Tierschützer, die eines logischen, emotionslosen Urteils fähig sind – ich zähle mich dazu... - sehen auch die Kehrseite der Zunahme der Tierheime in der Slowakei und sehen eine Kolapsgefahr der Hunderettungsszene... es ist nur eine Zeitfrage, wann wieder vermehrt Tötung anstatt Rettung zum Alltag werden!

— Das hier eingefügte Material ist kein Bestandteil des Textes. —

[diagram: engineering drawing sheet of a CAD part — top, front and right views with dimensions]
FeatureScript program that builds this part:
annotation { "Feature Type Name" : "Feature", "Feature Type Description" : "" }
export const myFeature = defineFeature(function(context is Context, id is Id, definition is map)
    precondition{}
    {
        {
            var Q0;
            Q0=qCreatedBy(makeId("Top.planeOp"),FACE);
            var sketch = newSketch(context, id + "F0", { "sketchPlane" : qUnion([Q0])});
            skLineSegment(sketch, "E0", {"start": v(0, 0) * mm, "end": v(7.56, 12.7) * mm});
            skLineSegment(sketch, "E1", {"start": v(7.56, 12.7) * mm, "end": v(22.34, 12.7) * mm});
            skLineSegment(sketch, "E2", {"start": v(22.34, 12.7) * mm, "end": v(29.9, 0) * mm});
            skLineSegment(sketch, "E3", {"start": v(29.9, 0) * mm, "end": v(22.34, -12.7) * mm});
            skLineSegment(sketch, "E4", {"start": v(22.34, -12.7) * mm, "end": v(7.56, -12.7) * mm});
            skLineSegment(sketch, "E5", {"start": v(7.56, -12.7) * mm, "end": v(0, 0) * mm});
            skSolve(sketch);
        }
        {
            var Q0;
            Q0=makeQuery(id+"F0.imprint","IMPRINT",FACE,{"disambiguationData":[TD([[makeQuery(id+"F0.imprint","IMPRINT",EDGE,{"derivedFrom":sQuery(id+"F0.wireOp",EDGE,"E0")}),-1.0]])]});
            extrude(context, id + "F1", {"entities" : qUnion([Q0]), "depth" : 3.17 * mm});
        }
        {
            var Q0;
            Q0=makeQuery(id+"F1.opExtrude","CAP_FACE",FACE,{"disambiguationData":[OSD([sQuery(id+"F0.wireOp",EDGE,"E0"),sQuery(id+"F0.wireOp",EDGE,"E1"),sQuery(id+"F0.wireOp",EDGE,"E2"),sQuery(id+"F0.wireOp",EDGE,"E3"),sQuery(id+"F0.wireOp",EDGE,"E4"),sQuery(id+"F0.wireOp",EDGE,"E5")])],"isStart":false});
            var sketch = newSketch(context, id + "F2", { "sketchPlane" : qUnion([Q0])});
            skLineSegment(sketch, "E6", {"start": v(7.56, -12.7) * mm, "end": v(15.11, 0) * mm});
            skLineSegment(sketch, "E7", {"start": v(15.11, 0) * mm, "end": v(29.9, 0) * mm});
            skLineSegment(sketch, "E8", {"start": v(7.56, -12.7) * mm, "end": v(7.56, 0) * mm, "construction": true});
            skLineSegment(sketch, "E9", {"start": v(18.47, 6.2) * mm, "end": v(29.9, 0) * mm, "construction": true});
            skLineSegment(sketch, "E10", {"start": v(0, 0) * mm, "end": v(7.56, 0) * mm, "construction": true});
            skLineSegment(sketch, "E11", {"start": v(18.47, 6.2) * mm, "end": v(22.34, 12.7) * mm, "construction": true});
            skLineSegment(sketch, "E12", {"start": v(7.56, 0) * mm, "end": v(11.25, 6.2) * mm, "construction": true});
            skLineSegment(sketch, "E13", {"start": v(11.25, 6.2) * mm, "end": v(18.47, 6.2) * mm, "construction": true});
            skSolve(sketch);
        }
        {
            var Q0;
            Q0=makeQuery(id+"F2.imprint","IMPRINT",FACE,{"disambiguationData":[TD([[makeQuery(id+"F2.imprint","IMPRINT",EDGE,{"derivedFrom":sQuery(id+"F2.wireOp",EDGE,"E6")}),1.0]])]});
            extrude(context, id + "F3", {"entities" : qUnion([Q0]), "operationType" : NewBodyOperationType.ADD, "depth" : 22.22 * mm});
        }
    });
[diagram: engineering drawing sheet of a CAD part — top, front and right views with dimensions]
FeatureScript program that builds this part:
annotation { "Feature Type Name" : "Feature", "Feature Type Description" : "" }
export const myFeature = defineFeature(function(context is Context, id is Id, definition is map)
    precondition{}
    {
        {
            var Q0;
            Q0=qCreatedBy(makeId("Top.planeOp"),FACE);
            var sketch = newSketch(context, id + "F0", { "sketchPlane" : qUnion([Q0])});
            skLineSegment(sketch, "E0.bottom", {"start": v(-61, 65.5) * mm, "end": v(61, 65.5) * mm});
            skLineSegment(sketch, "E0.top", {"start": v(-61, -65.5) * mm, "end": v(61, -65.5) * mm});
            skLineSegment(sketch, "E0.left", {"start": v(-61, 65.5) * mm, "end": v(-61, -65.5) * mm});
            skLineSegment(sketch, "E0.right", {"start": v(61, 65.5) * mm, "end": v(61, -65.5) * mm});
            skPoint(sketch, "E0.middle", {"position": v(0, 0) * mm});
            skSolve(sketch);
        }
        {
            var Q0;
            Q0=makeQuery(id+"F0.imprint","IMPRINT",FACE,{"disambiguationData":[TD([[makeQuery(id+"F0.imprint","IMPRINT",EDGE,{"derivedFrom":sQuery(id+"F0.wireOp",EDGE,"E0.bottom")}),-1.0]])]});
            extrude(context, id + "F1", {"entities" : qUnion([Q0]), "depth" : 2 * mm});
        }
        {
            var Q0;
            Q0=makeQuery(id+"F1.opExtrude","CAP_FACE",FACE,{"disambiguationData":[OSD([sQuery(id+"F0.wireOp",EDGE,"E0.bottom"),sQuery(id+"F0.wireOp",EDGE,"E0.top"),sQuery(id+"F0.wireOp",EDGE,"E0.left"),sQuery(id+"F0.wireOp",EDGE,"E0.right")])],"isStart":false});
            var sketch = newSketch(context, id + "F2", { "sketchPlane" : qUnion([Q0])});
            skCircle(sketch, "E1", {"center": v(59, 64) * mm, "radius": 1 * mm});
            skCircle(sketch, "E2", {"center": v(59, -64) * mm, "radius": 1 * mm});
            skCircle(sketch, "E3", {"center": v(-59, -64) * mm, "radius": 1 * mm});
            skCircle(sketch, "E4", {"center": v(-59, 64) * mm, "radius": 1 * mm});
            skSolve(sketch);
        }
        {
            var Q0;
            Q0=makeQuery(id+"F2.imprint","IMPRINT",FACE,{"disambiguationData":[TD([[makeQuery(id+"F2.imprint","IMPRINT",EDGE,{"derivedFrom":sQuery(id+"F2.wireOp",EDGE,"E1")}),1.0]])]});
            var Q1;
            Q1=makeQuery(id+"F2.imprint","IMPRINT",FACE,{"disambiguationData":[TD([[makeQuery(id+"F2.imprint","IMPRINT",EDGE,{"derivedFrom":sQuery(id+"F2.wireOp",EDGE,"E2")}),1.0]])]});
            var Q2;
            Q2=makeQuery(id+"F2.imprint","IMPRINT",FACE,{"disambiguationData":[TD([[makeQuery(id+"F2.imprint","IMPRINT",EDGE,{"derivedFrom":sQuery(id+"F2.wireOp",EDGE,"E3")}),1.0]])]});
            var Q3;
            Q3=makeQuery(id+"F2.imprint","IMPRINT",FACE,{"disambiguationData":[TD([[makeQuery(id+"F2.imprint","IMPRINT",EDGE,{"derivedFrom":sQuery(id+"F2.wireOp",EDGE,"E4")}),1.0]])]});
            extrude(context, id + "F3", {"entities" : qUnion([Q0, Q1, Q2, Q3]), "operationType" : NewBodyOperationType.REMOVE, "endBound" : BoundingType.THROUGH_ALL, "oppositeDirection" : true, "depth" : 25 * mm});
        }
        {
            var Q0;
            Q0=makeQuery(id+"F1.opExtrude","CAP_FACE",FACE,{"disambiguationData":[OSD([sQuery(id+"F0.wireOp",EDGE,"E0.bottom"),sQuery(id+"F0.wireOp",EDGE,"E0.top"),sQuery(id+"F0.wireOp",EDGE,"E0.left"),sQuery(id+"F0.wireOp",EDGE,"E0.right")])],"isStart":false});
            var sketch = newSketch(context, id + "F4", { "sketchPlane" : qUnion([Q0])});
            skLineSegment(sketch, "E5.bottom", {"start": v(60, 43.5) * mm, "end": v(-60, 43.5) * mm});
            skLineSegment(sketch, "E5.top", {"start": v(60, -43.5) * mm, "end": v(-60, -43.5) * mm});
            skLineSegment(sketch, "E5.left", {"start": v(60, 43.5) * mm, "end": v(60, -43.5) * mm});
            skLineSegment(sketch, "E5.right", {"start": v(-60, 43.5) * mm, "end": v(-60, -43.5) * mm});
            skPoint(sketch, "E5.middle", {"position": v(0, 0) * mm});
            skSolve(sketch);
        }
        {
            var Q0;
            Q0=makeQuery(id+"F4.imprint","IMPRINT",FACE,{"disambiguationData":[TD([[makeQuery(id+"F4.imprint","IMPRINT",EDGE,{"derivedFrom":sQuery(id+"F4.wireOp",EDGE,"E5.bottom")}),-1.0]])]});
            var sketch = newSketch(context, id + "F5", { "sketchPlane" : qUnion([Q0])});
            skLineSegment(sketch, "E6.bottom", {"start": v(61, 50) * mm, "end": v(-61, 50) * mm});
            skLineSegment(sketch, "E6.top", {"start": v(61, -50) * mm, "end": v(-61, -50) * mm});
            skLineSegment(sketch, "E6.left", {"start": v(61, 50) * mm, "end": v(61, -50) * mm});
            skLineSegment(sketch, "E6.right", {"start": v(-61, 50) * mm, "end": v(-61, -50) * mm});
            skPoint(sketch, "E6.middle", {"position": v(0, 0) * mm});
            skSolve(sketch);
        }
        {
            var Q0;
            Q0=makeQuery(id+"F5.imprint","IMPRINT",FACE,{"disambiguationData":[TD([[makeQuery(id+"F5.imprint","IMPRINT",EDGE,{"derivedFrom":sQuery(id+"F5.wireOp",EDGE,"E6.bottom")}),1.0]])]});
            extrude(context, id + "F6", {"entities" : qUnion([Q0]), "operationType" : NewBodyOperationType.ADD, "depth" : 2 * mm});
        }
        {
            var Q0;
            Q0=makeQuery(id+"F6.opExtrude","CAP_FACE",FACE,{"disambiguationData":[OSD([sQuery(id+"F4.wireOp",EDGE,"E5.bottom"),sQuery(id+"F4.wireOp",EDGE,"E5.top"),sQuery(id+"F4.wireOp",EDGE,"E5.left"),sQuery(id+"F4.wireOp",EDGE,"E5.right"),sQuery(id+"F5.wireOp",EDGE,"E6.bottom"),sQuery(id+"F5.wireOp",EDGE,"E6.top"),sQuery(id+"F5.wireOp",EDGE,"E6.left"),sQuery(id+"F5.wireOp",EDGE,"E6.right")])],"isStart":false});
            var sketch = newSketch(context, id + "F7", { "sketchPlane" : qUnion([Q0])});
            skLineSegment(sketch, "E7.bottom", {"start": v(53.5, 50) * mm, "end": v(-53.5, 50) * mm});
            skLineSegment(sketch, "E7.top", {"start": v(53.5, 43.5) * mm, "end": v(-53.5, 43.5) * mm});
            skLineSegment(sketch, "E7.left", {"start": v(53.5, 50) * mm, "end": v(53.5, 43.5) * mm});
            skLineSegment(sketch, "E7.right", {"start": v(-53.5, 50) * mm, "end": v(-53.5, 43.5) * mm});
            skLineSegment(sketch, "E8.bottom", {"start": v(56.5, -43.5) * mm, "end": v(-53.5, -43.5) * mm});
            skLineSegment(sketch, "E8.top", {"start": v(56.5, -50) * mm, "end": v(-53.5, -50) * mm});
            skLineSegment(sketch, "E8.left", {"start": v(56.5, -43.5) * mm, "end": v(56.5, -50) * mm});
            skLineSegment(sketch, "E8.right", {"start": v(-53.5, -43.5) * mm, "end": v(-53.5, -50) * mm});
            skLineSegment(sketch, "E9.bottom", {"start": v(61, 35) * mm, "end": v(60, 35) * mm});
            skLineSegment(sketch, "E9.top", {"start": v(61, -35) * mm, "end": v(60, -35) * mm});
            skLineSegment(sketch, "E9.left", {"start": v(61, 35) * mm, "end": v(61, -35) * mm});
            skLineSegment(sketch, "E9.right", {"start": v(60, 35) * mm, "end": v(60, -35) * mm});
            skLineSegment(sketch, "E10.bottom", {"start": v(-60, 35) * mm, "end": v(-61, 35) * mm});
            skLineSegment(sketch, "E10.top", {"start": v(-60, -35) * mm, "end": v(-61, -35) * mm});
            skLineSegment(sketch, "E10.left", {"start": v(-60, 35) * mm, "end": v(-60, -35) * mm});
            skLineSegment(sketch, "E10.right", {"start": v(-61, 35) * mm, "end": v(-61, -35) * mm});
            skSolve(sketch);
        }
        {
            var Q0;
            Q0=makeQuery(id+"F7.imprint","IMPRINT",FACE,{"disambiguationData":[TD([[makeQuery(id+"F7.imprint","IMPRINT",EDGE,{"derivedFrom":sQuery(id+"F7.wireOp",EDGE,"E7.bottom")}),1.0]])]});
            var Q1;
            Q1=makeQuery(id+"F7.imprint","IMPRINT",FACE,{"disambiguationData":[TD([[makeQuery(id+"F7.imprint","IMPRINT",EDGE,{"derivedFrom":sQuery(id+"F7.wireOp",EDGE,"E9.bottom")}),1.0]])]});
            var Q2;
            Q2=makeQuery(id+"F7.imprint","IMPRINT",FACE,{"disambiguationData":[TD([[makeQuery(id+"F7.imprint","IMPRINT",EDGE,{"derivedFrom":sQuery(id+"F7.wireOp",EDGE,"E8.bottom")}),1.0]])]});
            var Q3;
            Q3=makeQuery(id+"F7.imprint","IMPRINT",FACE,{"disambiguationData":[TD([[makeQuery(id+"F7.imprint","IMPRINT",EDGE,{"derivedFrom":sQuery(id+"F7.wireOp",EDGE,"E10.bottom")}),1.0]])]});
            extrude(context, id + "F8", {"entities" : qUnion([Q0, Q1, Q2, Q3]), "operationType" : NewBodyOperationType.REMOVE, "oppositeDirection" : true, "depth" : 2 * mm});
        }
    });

Wen der Tierschutzbazillus befällt, wird ihn nie wieder los. Ich denke an sie, an die Tausende herrenloser, abgeschobener oder in den Tierheimen auf ein zuhause hoffender Hunde nächtens, ich werde an sie denken, auch wenn meine geistigen Kräfte nachlassen werden, wahrscheinlich auch in meiner letzten Lebensstunde: was wird aus ihnen???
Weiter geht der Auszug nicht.